• **Kaynak Metin**
• • • •
SANAL DÜNYA ve KAYBEDİLEN DEĞERLER
SANAL DÜNYA ve KAYBEDİLEN DEĞERLER
Kaybettiğimiz değerleri arıyorum,
Sıcak, samimi, içten yapılan sohbetleri ve muhabbetleri özlüyorum..
Muhabbet ne kadar güzel bir kelime...
Muhabbet; chat ve sanal sohbetlerle kıyaslanmayacak kadar özel bir kelimedir..
Muhabbet; günümüzde olduğu gibi sanal dünyada kiminle konuştuğunu bilmeden,
görmeden chat yapmak değildir...
Muhabbet; Adı sanı belli olmayan insanlarla, gece gündüz yazışmakta değildir.
Muhabbet; muhatabın gözüne bakarak konuşmak ve kalbine ruhuna dokunmaktır.
Bazen, sevinçten uçarcasına boynuna sarılmak,
Bazen, hüzünlü duygularla gözyaşlarına boğulmak,
Bazen de sımsıcak hallerle kalbin bam teline dokunmak,
Ve sevgi dolu sözlerle, gönüllere giden yolları aramak.
İşte duyupta görmediğimiz, görüpte bilmediğimiz bir duygunun serencamıdır bu...
Ama... Heyhat bu zamanda, bu yollar, maalesef kapalı...
Teknoloji arttıkça, yaşam kalitesi yükseldikçe, toplumsal değerlerimiz maalesef azaldı.
Manevi değerler göz ardı edilirken, insanlar maddi değerler doğrultusunda yaşamaya başladı.
Gelişen teknolojinin yaşam standartlarını yükselttiğine şahitlik ederken, toplumsal sorumluluk duygularımızı ve benliğimizi de yitirdiğimize şahitlik ediyoruz .
İnsanlar sosyal medya üzerinden varlığını sürdürmeye çalışırken, gerçek dünyaya yabancılaşmanın ızdırabını çekiyoruz.
Sosyal medya üzerinde mutluluklarını, hüzünlerini paylaşırken, çevremizde yaşayan insanları, görmeyecek kadar kör olabiliyoruz...
Zaten, sosyal medyada hayat olduğu gibi ve göründüğü gibi değildir, olmasını arzu ettiğimiz gibidir.
• • • •
• **İstenenler**
1. Sanal dünya ve kaybedilen değerler üzerine olan yazıya göre şu ifadelerin doğru olup olmadığını belirtin: (a) Muhabbet, muhatabın gözüne bakarak konuşmaktır. (b) Teknoloji arttıkça toplumsal değerler de arttı. (c) Sosyal medyada hayat olduğu gibi görünür. Her biri için evet ya da hayır deyin ve kararı belirleyen sözleri yazıdan aynen alıntılayın.
2. Sanal dünya ve kaybedilen değerler üzerine olan yazının "Muhabbet; günümüzde olduğu" sözleriyle başlayıp "doğrultusunda yaşamaya başladı." sözleriyle biten bölümünü birebir yazın.
Yalnızca yazıda yer alan bilgilere dayanın.
• • • •
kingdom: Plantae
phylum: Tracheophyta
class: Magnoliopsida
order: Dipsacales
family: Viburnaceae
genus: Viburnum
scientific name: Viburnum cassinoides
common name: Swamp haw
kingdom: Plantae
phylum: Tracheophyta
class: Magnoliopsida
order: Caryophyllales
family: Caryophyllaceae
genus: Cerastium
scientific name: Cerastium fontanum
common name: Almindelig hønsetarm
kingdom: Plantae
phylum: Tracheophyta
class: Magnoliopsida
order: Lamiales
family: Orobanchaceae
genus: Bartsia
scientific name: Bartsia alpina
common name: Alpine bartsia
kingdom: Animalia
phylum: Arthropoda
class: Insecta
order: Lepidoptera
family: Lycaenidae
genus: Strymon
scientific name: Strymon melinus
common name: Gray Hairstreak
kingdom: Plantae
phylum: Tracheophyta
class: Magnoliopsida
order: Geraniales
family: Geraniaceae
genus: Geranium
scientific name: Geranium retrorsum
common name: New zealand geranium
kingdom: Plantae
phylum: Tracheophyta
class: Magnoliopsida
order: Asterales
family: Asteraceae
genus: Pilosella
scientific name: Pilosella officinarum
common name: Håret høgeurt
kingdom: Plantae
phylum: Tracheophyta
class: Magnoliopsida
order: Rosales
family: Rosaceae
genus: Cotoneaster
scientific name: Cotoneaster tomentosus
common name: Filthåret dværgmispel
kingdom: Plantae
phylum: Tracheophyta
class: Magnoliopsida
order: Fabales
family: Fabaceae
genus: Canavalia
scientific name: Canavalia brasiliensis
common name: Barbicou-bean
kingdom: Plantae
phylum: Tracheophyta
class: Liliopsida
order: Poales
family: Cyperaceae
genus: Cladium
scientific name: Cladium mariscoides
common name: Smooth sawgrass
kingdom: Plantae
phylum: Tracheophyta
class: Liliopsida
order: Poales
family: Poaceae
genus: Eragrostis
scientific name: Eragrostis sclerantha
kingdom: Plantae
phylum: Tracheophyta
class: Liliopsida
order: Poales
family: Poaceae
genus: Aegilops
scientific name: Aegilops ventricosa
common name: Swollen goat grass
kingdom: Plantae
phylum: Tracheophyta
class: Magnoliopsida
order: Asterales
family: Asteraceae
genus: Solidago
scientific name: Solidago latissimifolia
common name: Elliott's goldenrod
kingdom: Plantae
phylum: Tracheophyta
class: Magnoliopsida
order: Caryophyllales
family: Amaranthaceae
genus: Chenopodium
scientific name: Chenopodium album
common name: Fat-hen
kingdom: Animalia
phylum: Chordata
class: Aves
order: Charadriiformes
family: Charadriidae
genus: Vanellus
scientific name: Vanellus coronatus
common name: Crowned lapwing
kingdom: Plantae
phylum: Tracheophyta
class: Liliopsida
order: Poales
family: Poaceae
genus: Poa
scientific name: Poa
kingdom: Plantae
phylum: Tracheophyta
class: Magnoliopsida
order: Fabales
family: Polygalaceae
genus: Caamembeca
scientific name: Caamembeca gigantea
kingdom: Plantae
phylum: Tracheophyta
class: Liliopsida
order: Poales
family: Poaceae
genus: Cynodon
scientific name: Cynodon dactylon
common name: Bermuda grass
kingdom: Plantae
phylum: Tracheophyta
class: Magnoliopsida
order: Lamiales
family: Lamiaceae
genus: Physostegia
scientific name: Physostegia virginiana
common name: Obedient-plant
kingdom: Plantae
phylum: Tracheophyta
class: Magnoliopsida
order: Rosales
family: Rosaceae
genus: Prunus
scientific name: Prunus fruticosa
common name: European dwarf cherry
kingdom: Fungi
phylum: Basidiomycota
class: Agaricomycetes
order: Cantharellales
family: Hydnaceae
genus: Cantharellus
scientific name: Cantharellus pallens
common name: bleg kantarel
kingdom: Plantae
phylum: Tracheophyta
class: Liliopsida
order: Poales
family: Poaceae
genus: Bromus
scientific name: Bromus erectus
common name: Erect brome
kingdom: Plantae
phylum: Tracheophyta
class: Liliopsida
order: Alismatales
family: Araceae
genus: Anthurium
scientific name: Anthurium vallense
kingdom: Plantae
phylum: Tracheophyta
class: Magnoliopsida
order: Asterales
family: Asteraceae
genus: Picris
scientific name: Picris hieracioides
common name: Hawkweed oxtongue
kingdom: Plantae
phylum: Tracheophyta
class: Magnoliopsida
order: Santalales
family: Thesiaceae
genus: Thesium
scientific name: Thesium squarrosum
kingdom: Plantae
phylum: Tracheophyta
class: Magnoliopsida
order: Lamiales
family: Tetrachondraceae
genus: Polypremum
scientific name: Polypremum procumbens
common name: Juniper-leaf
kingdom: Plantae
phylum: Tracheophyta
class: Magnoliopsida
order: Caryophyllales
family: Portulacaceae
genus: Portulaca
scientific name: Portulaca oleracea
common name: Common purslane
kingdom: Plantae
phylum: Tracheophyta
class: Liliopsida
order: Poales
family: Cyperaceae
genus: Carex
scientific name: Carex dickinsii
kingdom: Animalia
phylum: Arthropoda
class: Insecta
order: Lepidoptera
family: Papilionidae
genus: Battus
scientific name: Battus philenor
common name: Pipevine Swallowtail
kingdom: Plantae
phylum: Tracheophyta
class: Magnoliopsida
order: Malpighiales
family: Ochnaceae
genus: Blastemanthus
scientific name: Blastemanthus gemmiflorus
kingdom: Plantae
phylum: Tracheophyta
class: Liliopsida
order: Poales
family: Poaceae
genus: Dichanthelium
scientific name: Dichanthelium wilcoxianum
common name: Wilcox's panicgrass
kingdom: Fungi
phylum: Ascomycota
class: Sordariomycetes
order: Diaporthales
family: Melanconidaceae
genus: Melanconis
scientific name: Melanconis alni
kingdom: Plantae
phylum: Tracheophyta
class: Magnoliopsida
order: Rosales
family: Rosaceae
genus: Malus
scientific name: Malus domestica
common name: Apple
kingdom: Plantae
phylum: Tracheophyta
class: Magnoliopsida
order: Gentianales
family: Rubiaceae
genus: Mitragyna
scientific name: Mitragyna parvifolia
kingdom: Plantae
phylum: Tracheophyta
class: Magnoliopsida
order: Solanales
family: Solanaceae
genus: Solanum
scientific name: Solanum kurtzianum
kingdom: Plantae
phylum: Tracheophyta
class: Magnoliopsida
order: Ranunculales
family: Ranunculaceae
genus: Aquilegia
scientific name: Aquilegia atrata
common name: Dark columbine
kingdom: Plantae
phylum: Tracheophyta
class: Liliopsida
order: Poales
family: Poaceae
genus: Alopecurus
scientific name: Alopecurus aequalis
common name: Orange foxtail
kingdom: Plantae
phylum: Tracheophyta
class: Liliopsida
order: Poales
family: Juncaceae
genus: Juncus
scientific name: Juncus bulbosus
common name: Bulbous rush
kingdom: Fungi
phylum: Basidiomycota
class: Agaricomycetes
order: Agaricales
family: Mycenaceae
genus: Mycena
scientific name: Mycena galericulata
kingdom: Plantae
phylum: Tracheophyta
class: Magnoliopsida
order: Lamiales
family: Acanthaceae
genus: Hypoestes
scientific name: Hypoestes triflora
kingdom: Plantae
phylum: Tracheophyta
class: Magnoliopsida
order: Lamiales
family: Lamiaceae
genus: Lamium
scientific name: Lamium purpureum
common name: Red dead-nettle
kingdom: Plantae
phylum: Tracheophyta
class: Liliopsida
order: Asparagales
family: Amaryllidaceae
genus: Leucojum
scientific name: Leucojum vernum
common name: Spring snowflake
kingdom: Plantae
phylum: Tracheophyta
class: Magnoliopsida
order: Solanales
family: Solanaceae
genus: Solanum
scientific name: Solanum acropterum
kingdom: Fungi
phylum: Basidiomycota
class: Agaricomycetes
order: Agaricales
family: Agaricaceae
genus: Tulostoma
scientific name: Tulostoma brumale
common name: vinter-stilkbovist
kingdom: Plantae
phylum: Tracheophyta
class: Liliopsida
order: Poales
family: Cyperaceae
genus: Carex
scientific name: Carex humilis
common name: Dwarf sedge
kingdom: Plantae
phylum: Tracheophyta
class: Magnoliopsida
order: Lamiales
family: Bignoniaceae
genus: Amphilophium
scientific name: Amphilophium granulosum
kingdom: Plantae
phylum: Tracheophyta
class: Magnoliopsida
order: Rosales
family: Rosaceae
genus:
• • • •
• **Eksiksiz Yanıtlar**
1.
(a) Evet: "Muhabbet; muhatabın gözüne bakarak konuşmak ve kalbine ruhuna dokunmaktır."
(b) Hayır: "Teknoloji arttıkça, yaşam kalitesi yükseldikçe, toplumsal değerlerimiz maalesef azaldı."
(c) Hayır: "Zaten, sosyal medyada hayat olduğu gibi ve göründüğü gibi değildir, olmasını arzu ettiğimiz gibidir."

2.
Muhabbet; günümüzde olduğu gibi sanal dünyada kiminle konuştuğunu bilmeden,
görmeden chat yapmak değildir...
Muhabbet; Adı sanı belli olmayan insanlarla, gece gündüz yazışmakta değildir.
Muhabbet; muhatabın gözüne bakarak konuşmak ve kalbine ruhuna dokunmaktır.
Bazen, sevinçten uçarcasına boynuna sarılmak,
Bazen, hüzünlü duygularla gözyaşlarına boğulmak,
Bazen de sımsıcak hallerle kalbin bam teline dokunmak,
Ve sevgi dolu sözlerle, gönüllere giden yolları aramak.
İşte duyupta görmediğimiz, görüpte bilmediğimiz bir duygunun serencamıdır bu...
Ama... Heyhat bu zamanda, bu yollar, maalesef kapalı...
Teknoloji arttıkça, yaşam kalitesi yükseldikçe, toplumsal değerlerimiz maalesef azaldı.
Manevi değerler göz ardı edilirken, insanlar maddi değerler doğrultusunda yaşamaya başladı.